Fall in profitability of the Japan Post Bank and zero base-up

Negative interest rate applied to the policy-rate balance held by the Japan Post Bank has provided a downward pressure on the profits of the Bank. In addition, negative interest rate policy has reduced the interest received on the large amount of Japanese government bonds held by the Bank (82 trillion yen as of end-March 2016). As Figure 3 shows, they have contributed to the decline of net profit of the Japan Post since the fiscal year ended in March 31, 2016.

One of the outcomes of the impact of the negative interest rate policy on the profitability of the Japan Post Bank is the denial of an increase in base wage (or “base-up”) of Japan Post Group employees. Together with the negative impacts of the negative interest rate policy on the profitability of the Japan Post Insurance, which also has a significant stock of Japanese government bond, it led the Japan Post Holdings, the shareholding company of the two, to deny the demand by the Japan Postal Group Union for a base up.

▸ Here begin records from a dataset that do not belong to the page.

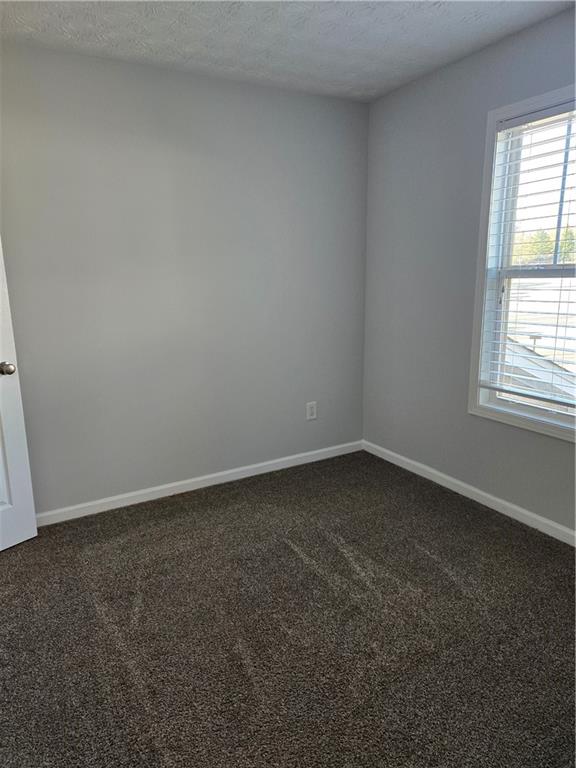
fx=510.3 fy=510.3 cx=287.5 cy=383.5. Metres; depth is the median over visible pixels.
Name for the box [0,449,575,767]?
carpet floor
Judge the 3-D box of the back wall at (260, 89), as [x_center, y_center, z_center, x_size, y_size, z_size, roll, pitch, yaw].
[-0.885,-0.501,2.964,3.416,2.454,0.156,-8,14,-29]
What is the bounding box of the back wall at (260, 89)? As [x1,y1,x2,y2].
[0,41,369,515]
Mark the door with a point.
(18, 386)
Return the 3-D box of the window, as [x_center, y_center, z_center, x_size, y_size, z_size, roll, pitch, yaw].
[1.372,-0.534,2.397,0.146,1.622,1.065,-8,14,-29]
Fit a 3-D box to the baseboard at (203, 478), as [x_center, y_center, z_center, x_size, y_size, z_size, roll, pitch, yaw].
[-0.688,0.651,3.218,2.986,0.079,0.014,-8,14,-29]
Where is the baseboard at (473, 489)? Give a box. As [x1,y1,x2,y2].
[362,440,575,545]
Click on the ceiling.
(423, 42)
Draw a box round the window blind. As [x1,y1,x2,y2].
[478,97,575,411]
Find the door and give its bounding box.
[0,240,37,551]
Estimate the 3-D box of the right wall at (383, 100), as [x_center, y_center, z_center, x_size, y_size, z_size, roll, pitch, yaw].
[1.468,-0.404,2.284,0.151,2.474,3.485,-8,14,-29]
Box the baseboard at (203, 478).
[36,440,363,525]
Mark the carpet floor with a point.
(124, 668)
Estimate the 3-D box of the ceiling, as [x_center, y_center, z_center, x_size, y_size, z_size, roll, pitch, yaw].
[-0.095,-1.420,1.133,3.641,0.116,3.744,-8,14,-29]
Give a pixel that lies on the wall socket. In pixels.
(310, 417)
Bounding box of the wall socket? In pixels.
[306,401,316,420]
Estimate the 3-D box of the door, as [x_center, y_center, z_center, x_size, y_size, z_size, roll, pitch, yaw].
[-1.609,-0.134,2.145,0.173,2.081,0.842,8,15,36]
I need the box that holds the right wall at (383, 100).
[362,4,575,534]
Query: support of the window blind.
attached to the window
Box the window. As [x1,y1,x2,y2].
[468,84,575,443]
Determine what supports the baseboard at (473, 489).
attached to the right wall at (383, 100)
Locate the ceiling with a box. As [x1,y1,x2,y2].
[0,0,575,101]
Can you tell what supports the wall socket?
attached to the back wall at (260, 89)

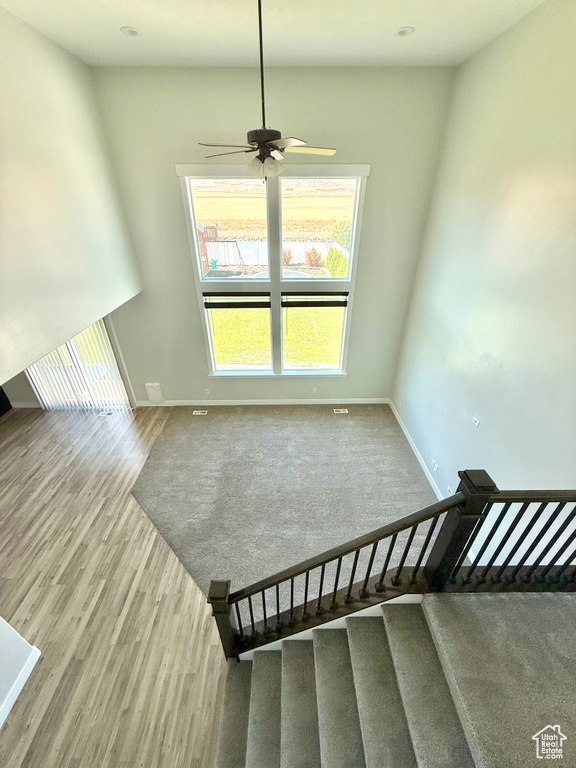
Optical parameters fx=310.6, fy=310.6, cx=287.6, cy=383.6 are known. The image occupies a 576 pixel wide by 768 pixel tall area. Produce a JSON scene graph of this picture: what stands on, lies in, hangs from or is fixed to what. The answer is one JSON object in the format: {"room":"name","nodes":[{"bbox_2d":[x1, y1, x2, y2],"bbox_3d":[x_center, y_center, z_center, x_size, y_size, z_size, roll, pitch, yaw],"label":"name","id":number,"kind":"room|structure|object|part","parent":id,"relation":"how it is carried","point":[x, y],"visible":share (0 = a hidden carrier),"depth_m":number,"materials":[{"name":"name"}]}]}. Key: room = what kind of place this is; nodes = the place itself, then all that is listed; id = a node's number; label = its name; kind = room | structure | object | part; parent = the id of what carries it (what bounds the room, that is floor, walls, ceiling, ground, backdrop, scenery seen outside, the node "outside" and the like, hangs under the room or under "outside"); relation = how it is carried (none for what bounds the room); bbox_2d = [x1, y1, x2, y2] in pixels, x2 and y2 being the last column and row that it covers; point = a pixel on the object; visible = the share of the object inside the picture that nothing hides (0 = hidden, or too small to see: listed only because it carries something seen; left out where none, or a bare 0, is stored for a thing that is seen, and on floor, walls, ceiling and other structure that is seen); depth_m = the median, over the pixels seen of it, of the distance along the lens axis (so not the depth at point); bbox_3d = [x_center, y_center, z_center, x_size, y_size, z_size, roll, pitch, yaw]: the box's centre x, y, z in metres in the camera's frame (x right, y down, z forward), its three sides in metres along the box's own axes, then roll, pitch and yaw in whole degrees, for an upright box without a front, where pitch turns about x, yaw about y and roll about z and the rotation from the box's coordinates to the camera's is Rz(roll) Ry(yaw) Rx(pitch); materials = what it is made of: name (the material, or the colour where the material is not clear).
{"room":"living room","nodes":[
{"label":"living room","id":0,"kind":"room"},
{"bbox_2d":[0,616,39,724],"bbox_3d":[-2.272,1.535,0.950,0.360,3.259,2.772,0,32,0],"label":"wall","id":1,"kind":"structure","parent":0,"point":[2,646],"depth_m":2.42,"materials":[{"name":"white paint"}]},
{"bbox_2d":[0,643,41,727],"bbox_3d":[-2.176,3.049,1.453,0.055,0.102,2.870,0,32,0],"label":"baseboard","id":2,"kind":"structure","parent":1,"relation":"attached to","point":[26,678],"depth_m":2.49,"materials":[{"name":"white paint"}]},
{"bbox_2d":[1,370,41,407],"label":"far left wall","id":3,"kind":"structure","parent":0,"point":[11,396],"depth_m":5.67,"materials":[{"name":"paint"}]},
{"bbox_2d":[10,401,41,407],"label":"baseboard","id":4,"kind":"structure","parent":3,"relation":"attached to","point":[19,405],"depth_m":5.85,"materials":[{"name":"white paint"}]},
{"bbox_2d":[0,3,143,390],"bbox_3d":[-2.323,-1.198,2.471,0.186,3.297,4.891,0,32,0],"label":"left wall","id":5,"kind":"structure","parent":0,"point":[2,70],"depth_m":3.07,"materials":[{"name":"paint"}]},
{"bbox_2d":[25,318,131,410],"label":"vertical blinds","id":6,"kind":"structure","parent":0,"point":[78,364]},
{"bbox_2d":[0,405,223,767],"bbox_3d":[-2.167,2.352,2.823,7.206,0.113,8.393,0,32,0],"label":"wood floor","id":7,"kind":"structure","parent":0,"point":[30,731],"depth_m":3.06,"materials":[{"name":"brown wood"}]},
{"bbox_2d":[98,410,113,416],"bbox_3d":[-3.342,0.541,5.705,0.320,0.011,0.124,0,32,0],"label":"floor vent","id":8,"kind":"object","parent":7,"relation":"in","point":[103,413],"visible":0.98,"depth_m":5.69,"materials":[{"name":"white metal"}]},
{"bbox_2d":[207,591,574,767],"bbox_3d":[0.846,2.014,1.448,3.262,1.840,2.155,0,32,0],"label":"staircase","id":9,"kind":"structure","parent":7,"relation":"on","point":[461,597],"depth_m":1.90,"materials":[{"name":"carpet"}]},
{"bbox_2d":[208,476,575,658],"bbox_3d":[0.901,1.223,1.882,3.137,2.082,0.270,0,32,0],"label":"stair railing","id":10,"kind":"object","parent":9,"relation":"on","point":[366,583],"visible":0.93,"depth_m":1.81,"materials":[{"name":"wood"}]},
{"bbox_2d":[88,67,455,405],"bbox_3d":[-1.268,-1.407,4.695,6.031,4.794,0.184,0,32,0],"label":"back wall","id":11,"kind":"structure","parent":0,"point":[171,183],"depth_m":4.08,"materials":[{"name":"grey paint"}]},
{"bbox_2d":[26,318,130,408],"bbox_3d":[-3.814,-0.495,5.441,1.808,2.273,0.119,0,32,0],"label":"sliding glass door","id":12,"kind":"structure","parent":11,"relation":"in","point":[111,360],"depth_m":5.56,"materials":[{"name":"glass"}]},
{"bbox_2d":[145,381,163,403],"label":"white wall panel","id":13,"kind":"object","parent":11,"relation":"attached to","point":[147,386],"visible":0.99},
{"bbox_2d":[204,388,209,394],"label":"wall socket","id":14,"kind":"object","parent":11,"relation":"attached to","point":[206,391],"visible":0.98,"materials":[{"name":"white plastic"}]},
{"bbox_2d":[134,398,389,405],"bbox_3d":[-0.447,0.353,5.918,4.971,0.121,0.017,0,32,0],"label":"baseboard","id":15,"kind":"structure","parent":11,"relation":"attached to","point":[374,402],"depth_m":5.91,"materials":[{"name":"white paint"}]},
{"bbox_2d":[177,162,369,381],"bbox_3d":[-0.173,-1.509,5.013,2.652,3.370,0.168,0,32,0],"label":"window","id":16,"kind":"structure","parent":11,"relation":"in","point":[353,242],"depth_m":4.80,"materials":[{"name":"glass"}]},
{"bbox_3d":[-0.884,-2.640,4.479,1.224,1.681,0.184,0,32,0],"label":"pane","id":17,"kind":"part","parent":16,"relation":"part of","materials":[{"name":"glass"}]},
{"bbox_2d":[202,291,269,308],"bbox_3d":[-0.817,-1.333,4.957,1.054,0.236,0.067,0,32,0],"label":"window blind","id":18,"kind":"object","parent":16,"relation":"attached to","point":[216,304],"visible":0.98,"depth_m":4.94,"materials":[{"name":"black"}]},
{"bbox_3d":[-0.867,-0.905,5.314,1.154,1.463,0.130,0,32,0],"label":"pane","id":19,"kind":"part","parent":16,"relation":"part of","materials":[{"name":"glass"}]},
{"bbox_3d":[0.424,-0.888,5.291,1.152,1.519,0.149,0,32,0],"label":"pane","id":20,"kind":"part","parent":16,"relation":"part of","materials":[{"name":"glass"}]},
{"bbox_2d":[282,291,348,306],"bbox_3d":[0.430,-1.357,4.986,1.060,0.226,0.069,0,32,0],"label":"window blind","id":21,"kind":"object","parent":16,"relation":"attached to","point":[303,292],"visible":0.99,"depth_m":4.97,"materials":[{"name":"black"}]},
{"bbox_3d":[0.412,-2.575,4.552,1.164,1.627,0.120,0,32,0],"label":"pane","id":22,"kind":"part","parent":16,"relation":"part of","materials":[{"name":"glass"}]},
{"bbox_2d":[311,387,316,393],"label":"wall socket","id":23,"kind":"object","parent":11,"relation":"attached to","point":[314,389],"visible":0.99,"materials":[{"name":"white plastic"}]},
{"bbox_2d":[0,0,544,68],"bbox_3d":[-0.500,-2.192,1.048,5.549,0.125,6.980,0,32,0],"label":"ceiling","id":24,"kind":"structure","parent":0,"point":[127,13],"depth_m":2.83,"materials":[{"name":"white paint"}]},
{"bbox_2d":[120,26,139,35],"bbox_3d":[-1.411,-3.145,2.776,0.157,0.024,0.157,0,32,0],"label":"recessed light","id":25,"kind":"object","parent":24,"relation":"in","point":[133,31],"visible":0.98,"depth_m":2.76,"materials":[{"name":"white"}]},
{"bbox_2d":[197,0,336,179],"bbox_3d":[-0.184,-2.249,2.396,1.111,1.160,1.084,0,32,0],"label":"ceiling fan","id":26,"kind":"object","parent":24,"relation":"hanging from","point":[269,147],"visible":1,"depth_m":2.48,"materials":[{"name":"metal"}]},
{"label":"downrod","id":27,"kind":"part","parent":26,"relation":"part of","materials":[{"name":"black"}]},
{"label":"motor housing","id":28,"kind":"part","parent":26,"relation":"part of","materials":[{"name":"black metal"}]},
{"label":"fan blade","id":29,"kind":"part","parent":26,"relation":"part of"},
{"bbox_2d":[397,26,413,35],"bbox_3d":[1.049,-3.157,2.788,0.152,0.025,0.152,0,32,0],"label":"recessed light","id":30,"kind":"object","parent":24,"relation":"in","point":[404,31],"visible":0.99,"depth_m":2.78,"materials":[{"name":"white"}]},
{"bbox_2d":[132,403,438,612],"bbox_3d":[-0.016,1.360,4.479,4.676,0.078,3.896,0,32,0],"label":"carpet floor","id":31,"kind":"structure","parent":0,"point":[352,420],"depth_m":4.25,"materials":[{"name":"grey carpet"}]},
{"bbox_2d":[192,409,207,414],"bbox_3d":[-1.623,0.526,5.733,0.295,0.012,0.122,0,32,0],"label":"floor vent","id":32,"kind":"object","parent":31,"relation":"in","point":[197,413],"visible":0.98,"depth_m":5.73,"materials":[{"name":"white metal"}]},
{"bbox_2d":[333,408,347,413],"bbox_3d":[0.975,0.503,5.756,0.288,0.013,0.120,0,32,0],"label":"floor vent","id":33,"kind":"object","parent":31,"relation":"in","point":[341,412],"visible":0.98,"depth_m":5.74,"materials":[{"name":"white metal"}]},
{"bbox_2d":[392,0,575,568],"bbox_3d":[2.054,-0.027,2.101,0.170,5.010,6.450,0,32,0],"label":"right wall","id":34,"kind":"structure","parent":0,"point":[516,28],"depth_m":2.84,"materials":[{"name":"paint"}]},
{"bbox_2d":[389,399,442,497],"bbox_3d":[1.978,1.372,4.243,0.018,0.128,4.369,0,32,0],"label":"baseboard","id":35,"kind":"structure","parent":34,"relation":"attached to","point":[396,413],"depth_m":4.75,"materials":[{"name":"white paint"}]},
{"bbox_2d":[432,459,438,470],"bbox_3d":[1.948,1.076,4.116,0.011,0.117,0.106,0,32,0],"label":"wall socket","id":36,"kind":"object","parent":34,"relation":"attached to","point":[435,465],"visible":0.98,"depth_m":4.10,"materials":[{"name":"white plastic"}]},
{"bbox_2d":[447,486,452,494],"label":"wall socket","id":37,"kind":"object","parent":34,"relation":"attached to","point":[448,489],"visible":0.57,"depth_m":3.77,"materials":[{"name":"white plastic"}]},
{"bbox_2d":[472,416,480,426],"bbox_3d":[2.019,0.403,3.345,0.015,0.092,0.104,0,32,0],"label":"wall outlet","id":38,"kind":"object","parent":34,"relation":"attached to","point":[475,418],"visible":0.98,"depth_m":3.34,"materials":[{"name":"white plastic"}]},
{"label":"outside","id":39,"kind":"structure","parent":0,"visible":0},
{"bbox_2d":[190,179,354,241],"label":"field","id":40,"kind":"structure","parent":39,"point":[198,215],"materials":[{"name":"brown plant"}]},
{"bbox_2d":[210,306,344,368],"label":"lawn","id":41,"kind":"structure","parent":39,"point":[219,312],"depth_m":10.41,"materials":[{"name":"green plant"}]},
{"label":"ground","id":42,"kind":"structure","parent":39,"visible":0},
{"bbox_2d":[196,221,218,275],"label":"wooden playset","id":43,"kind":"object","parent":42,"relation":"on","point":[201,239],"visible":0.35,"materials":[{"name":"brown wood"}]},
{"bbox_2d":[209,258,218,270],"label":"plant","id":44,"kind":"object","parent":42,"relation":"on","point":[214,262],"visible":0.89,"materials":[{"name":"teal plastic"}]},
{"bbox_2d":[206,239,338,267],"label":"white fence","id":45,"kind":"object","parent":42,"relation":"on","point":[303,250],"visible":0.51,"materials":[{"name":"white plastic"}]},
{"bbox_2d":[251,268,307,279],"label":"trampoline","id":46,"kind":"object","parent":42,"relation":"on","point":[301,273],"visible":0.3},
{"bbox_2d":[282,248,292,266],"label":"shrub","id":47,"kind":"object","parent":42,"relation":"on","point":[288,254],"visible":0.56,"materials":[{"name":"orange plant"}]},
{"bbox_2d":[305,246,321,266],"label":"shrub","id":48,"kind":"object","parent":42,"relation":"on","point":[309,255],"visible":0.94,"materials":[{"name":"plant"}]},
{"bbox_2d":[325,246,347,277],"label":"green bush","id":49,"kind":"object","parent":42,"relation":"on","point":[331,268],"visible":0.68,"materials":[{"name":"green plant"}]},
{"bbox_2d":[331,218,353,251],"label":"green bush","id":50,"kind":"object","parent":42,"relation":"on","point":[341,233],"visible":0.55,"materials":[{"name":"green plant"}]}
]}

After raising the base wage by 1000 yen in both 2014 and 2015 spring wage round, the base wage has been kept flat in 2016 and 2017.

Dampening the transmission mechanism of negative interest rate policy

The outcome of the spring wage round of the Japan Post Group is important for the overall outcome of the round. That is because most closely watched data released by the Rengo (Japan Trade Union Confederation), which is one of the most popular sources for information on the outcome of the spring wage round, is the average of the wage increase weighted by the number of trade union members. Japan Postal Group Union happens to be the largest single trade union in the Rengo: its membership of about 240 thousand commands about 8-9 percent of the total 2769 thousand members that participated in the spring wage round (or, more precisely, 2769 thousand members that were used in calculating the weighted average).

The partial privatization of the Japan Post Bank and Japan Post Insurance has resulted in dampening the transmission of negative interest rate policy onto wages. Unless there is a significant progress in the privatization process, the contribution that negative interest rate policy can make in achieving the 2 percent inflation target can be rather limited.